Mehmet Özay 18 Temmuz 2012
Ramazan’a günler kaldı… Ramazan evlerde olağanüstü hazırlık, pazarda, markette yiyecek stoğu, alışverişte artış anlamına da gelir günümüz toplumlarında. Gün boyu tuttuğumuz ‘oruç’u, akşam ezanıyla bir başka evrene dönüştürürüz…
Doğu’sundan Batısı’na İslam toplumlarında tecrübe edilen farklı bir zaman dilimi Ramazan Arakan için ne anlam ifade eder? Ya da şöyle mi sorsak, “Bu, Arakanlıların umutla bekledikleri kaçıncı Ramazan acaba? En yakın tarihler itibarıyla 1941-2’de yaşanan sürgünle Bengaldeş sınırlarını zorlayan, 1988’in devrimci ayaklanmaları takiben başlayan kıyım nedeniyle 1991-2’de yeniden ortaya çıkan kitlesel dış göçlerin yanı sıra, daha kaçıncısının olduğunu bilemediğimiz zorunlu iç göçlere tabi tutulan, öte yandan kimi zaman bireysel veya küçük gruplar halinde can havliyle takalarına atlayıp okyanusta “Ya Nasip, neresi olursa. Yeter ki daha fazla cefa çekmeyeceğimiz ve zulmün olmadığı bir yer olsun” temennisiyle topraklarını, vatanlarını terk eden Arakanlılar. Tüm bu zorunlu ve gönüllü göçler yetmezmiş gibi insan kanına ve canına susamış, ahlâk ve insanlığı namzetlikten çıkarmış zalim güçler kadınını, kızını “ihlâl” ederken, buna şahit olmanın acısını da yüklenirler…

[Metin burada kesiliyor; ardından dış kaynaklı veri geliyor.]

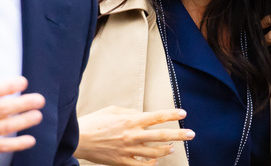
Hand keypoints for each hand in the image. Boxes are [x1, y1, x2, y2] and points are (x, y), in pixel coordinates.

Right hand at [75, 106, 193, 165]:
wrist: (78, 139)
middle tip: (192, 134)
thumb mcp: (112, 110)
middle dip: (179, 134)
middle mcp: (132, 135)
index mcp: (130, 120)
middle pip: (161, 136)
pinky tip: (156, 161)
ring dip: (167, 149)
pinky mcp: (123, 162)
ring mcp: (128, 150)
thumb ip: (130, 113)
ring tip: (173, 147)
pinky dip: (152, 164)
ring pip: (155, 153)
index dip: (171, 115)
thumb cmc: (94, 122)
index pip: (156, 117)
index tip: (183, 113)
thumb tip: (143, 115)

Bir yanını okyanus, öte yanını Budist cunta rejimi ve milisleri sarmış bir toplumun dayanacak nesi vardır… Bu nasıl bir merhamet ve müsamaha anlayışıdır ki, Budizm denilen dinde karşılığını bulmuştur. Sosyolojik olarak dini grupların çatışmacı yönü olduğu söylenegelir… Gerçekliklere yaslanan bu yaklaşımların bitmez tükenmez örneğini Burma’da buluruz. Elbette siyasi rejimin, yani askeri cuntanın araçsallaştırdığı değerlerden en güçlüsü olarak ortaya çıktığını da görürüz Budizmin… Öte yandan, 1988’de olduğu gibi, 2007’de de meydanlarda Budist rahiplerinin de tıpkı diğer etnik unsurlarla birlikte ‘hak arayışlarına’ iştirak ettiklerini de… 1948’i, 1998’i, 2007’yi ve de nihayetinde 2010’u bir umut ışığı olarak kabul etmiş, belki de kabul etmek istemiş Arakanlılar her daim ters yüz edilmişler.

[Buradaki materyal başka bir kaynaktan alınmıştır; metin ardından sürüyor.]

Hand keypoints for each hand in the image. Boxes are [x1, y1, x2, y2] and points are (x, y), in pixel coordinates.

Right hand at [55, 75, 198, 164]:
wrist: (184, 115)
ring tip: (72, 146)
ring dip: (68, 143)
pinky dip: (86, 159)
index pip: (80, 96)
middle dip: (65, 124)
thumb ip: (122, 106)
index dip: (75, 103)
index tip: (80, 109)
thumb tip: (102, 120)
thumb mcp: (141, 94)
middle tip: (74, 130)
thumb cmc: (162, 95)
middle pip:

Arakan’da olan bir din savaşı mı, etnik savaş mı? Yoksa her türlü yoksunluk ve savunmasızlık içinde hayatta kalma mücadelesi veren bir halkın üzerine çullanan bir kabus mu? Her ne olursa olsun ortada bir gerçek var ki Arakanlılar hâlâ acı çekiyor. Asli topraklarında yaşamasına rağmen, “Burası senin vatanın değil”; ülkenin asli unsurlarından olmasına karşın, “Sen bizden değilsin” deniyor… Mücadele gücünü yitireli çok olmuş Arakanın, Arakanlıların…
Arakanlılar, tam bir Mühacir halinde, Ensarını beklemekte…
“Vallahi bizim haberimiz yoktu”nun hesabını verilebilir miyiz acaba? “Biz, kimiz?” sorusuna cevap verebildiğimiz kadardır bunun cevabı da.